RECORD EXTRACTS:

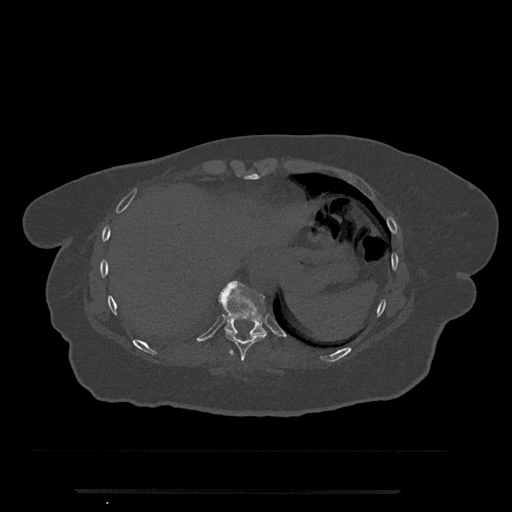
CT including the spine, one axial slice; slice 315 of 797 in the series (ordered by position); reconstruction kernel Br40s/3; 120 kVp; bone window (W 1800 / L 400 HU); 0.5 mm slice thickness; 512 × 512 image matrix, field of view 440 × 440 mm. Patient: female, 51 years. Case-level facts recorded for this patient, not image findings: primary cancer: neuro; vertebrae with lytic lesions (as recorded): T8.
Structures marked on this image (semi-automatically segmented with operator editing):
- T10 vertebra: bounding box <218,281,267,337> (left, top, right, bottom; pixels)
- T9 vertebra: <226,332,267,361>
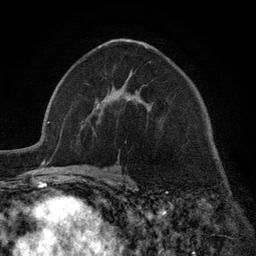
Breast MRI (dynamic contrast-enhanced), one axial slice. Cropped to one breast. Dynamic contrast-enhanced series, time point 2 of 6 at this slice position (early post-contrast). 3 T. TE 2.8 ms, TR 7.3 ms. 1.2 mm slice thickness. 256 × 256 image matrix, field of view 180 × 180 mm. Female patient.
Annotated regions visible in this slice (semi-automatic segmentation, software-assisted and operator-edited):
- enhancing-tissue mask used for the functional tumour volume (all voxels passing the contrast-enhancement thresholds inside the analysis volume; usually the tumour): bounding box [x1, y1, x2, y2] px = [98, 46, 147, 107]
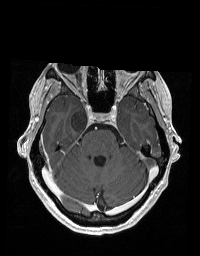
Brain MRI from a brain-tumour surgery series, one axial slice; slice 128 of 192 in the series (ordered by position); T1-weighted post-contrast; 200 × 256 image matrix, field of view 195 × 250 mm. From the clinical record (not read from this slice): histopathology: Glioblastoma; WHO grade: 2; IDH mutation: no.
Annotated regions visible in this slice (outlined manually by an expert reader):
- tumour: bounding box (x1, y1, x2, y2) in pixels: (71, 109, 88, 132)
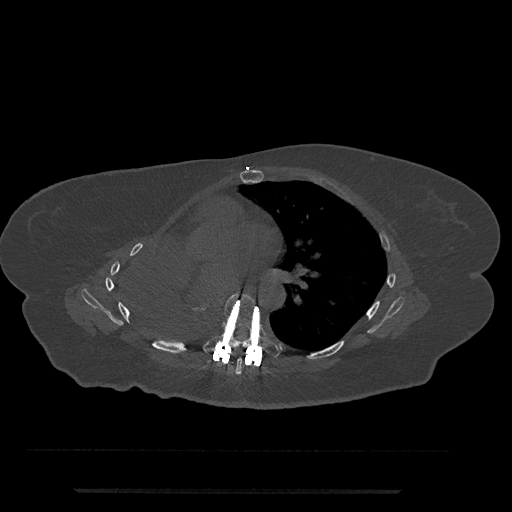
CT including the spine, one axial slice; position 455 of 797 along the scan axis; reconstruction kernel Br40s/3; bone window (W 1800 / L 400 HU); 0.5 mm slice thickness; 512 × 512 image matrix, field of view 440 × 440 mm. Female patient, age 51 years. Case-level facts recorded for this patient, not image findings: primary cancer: neuro; vertebrae with lytic lesions (as recorded): T8.
Annotated regions visible in this slice (semi-automatically segmented with operator editing):
- T6 vertebra: bounding box [x1, y1, x2, y2] px = [235, 358, 242, 375]
- T7 vertebra: [203, 293, 281, 358]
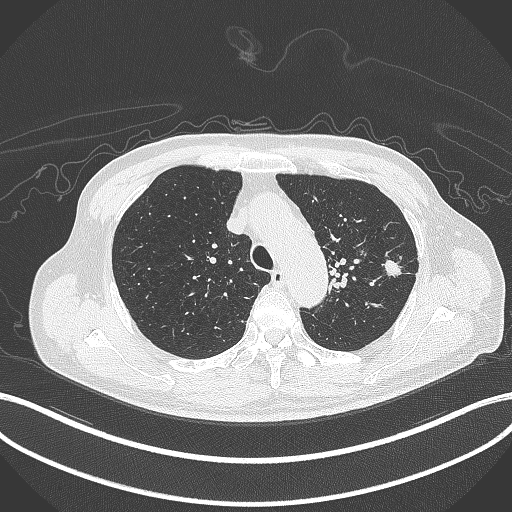
Chest CT, one axial slice; slice 334 of 417 in the series (ordered by position); reconstruction kernel B70f; 120 kVp; lung window (W 1500 / L -600 HU); 1 mm slice thickness; 512 × 512 image matrix, field of view 400 × 400 mm. Male patient, age 77 years. Case-level facts recorded for this patient, not image findings: clinical TNM (as recorded): T3 N1 M0.
Outlined on this slice (rectangle marked by the reading radiologist):
- lung tumour (recorded histology: adenocarcinoma): bounding box [x1, y1, x2, y2] px = [382, 257, 405, 279]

WHAT TO DO:
Send back the data above verbatim, leaving out its pictures.

TASK SOLUTION:
CT including the spine, one axial slice; slice 315 of 797 in the series (ordered by position); reconstruction kernel Br40s/3; 120 kVp; bone window (W 1800 / L 400 HU); 0.5 mm slice thickness; 512 × 512 image matrix, field of view 440 × 440 mm. Patient: female, 51 years. Case-level facts recorded for this patient, not image findings: primary cancer: neuro; vertebrae with lytic lesions (as recorded): T8.
Structures marked on this image (semi-automatically segmented with operator editing):
- T10 vertebra: bounding box <218,281,267,337> (left, top, right, bottom; pixels)
- T9 vertebra: <226,332,267,361>
Breast MRI (dynamic contrast-enhanced), one axial slice. Cropped to one breast. Dynamic contrast-enhanced series, time point 2 of 6 at this slice position (early post-contrast). 3 T. TE 2.8 ms, TR 7.3 ms. 1.2 mm slice thickness. 256 × 256 image matrix, field of view 180 × 180 mm. Female patient.
Annotated regions visible in this slice (semi-automatic segmentation, software-assisted and operator-edited):
- enhancing-tissue mask used for the functional tumour volume (all voxels passing the contrast-enhancement thresholds inside the analysis volume; usually the tumour): bounding box [x1, y1, x2, y2] px = [98, 46, 147, 107]
Brain MRI from a brain-tumour surgery series, one axial slice; slice 128 of 192 in the series (ordered by position); T1-weighted post-contrast; 200 × 256 image matrix, field of view 195 × 250 mm. From the clinical record (not read from this slice): histopathology: Glioblastoma; WHO grade: 2; IDH mutation: no.
Annotated regions visible in this slice (outlined manually by an expert reader):
- tumour: bounding box (x1, y1, x2, y2) in pixels: (71, 109, 88, 132)
CT including the spine, one axial slice; position 455 of 797 along the scan axis; reconstruction kernel Br40s/3; bone window (W 1800 / L 400 HU); 0.5 mm slice thickness; 512 × 512 image matrix, field of view 440 × 440 mm. Female patient, age 51 years. Case-level facts recorded for this patient, not image findings: primary cancer: neuro; vertebrae with lytic lesions (as recorded): T8.
Annotated regions visible in this slice (semi-automatically segmented with operator editing):
- T6 vertebra: bounding box [x1, y1, x2, y2] px = [235, 358, 242, 375]
- T7 vertebra: [203, 293, 281, 358]
Chest CT, one axial slice; slice 334 of 417 in the series (ordered by position); reconstruction kernel B70f; 120 kVp; lung window (W 1500 / L -600 HU); 1 mm slice thickness; 512 × 512 image matrix, field of view 400 × 400 mm. Male patient, age 77 years. Case-level facts recorded for this patient, not image findings: clinical TNM (as recorded): T3 N1 M0.
Outlined on this slice (rectangle marked by the reading radiologist):
- lung tumour (recorded histology: adenocarcinoma): bounding box [x1, y1, x2, y2] px = [382, 257, 405, 279]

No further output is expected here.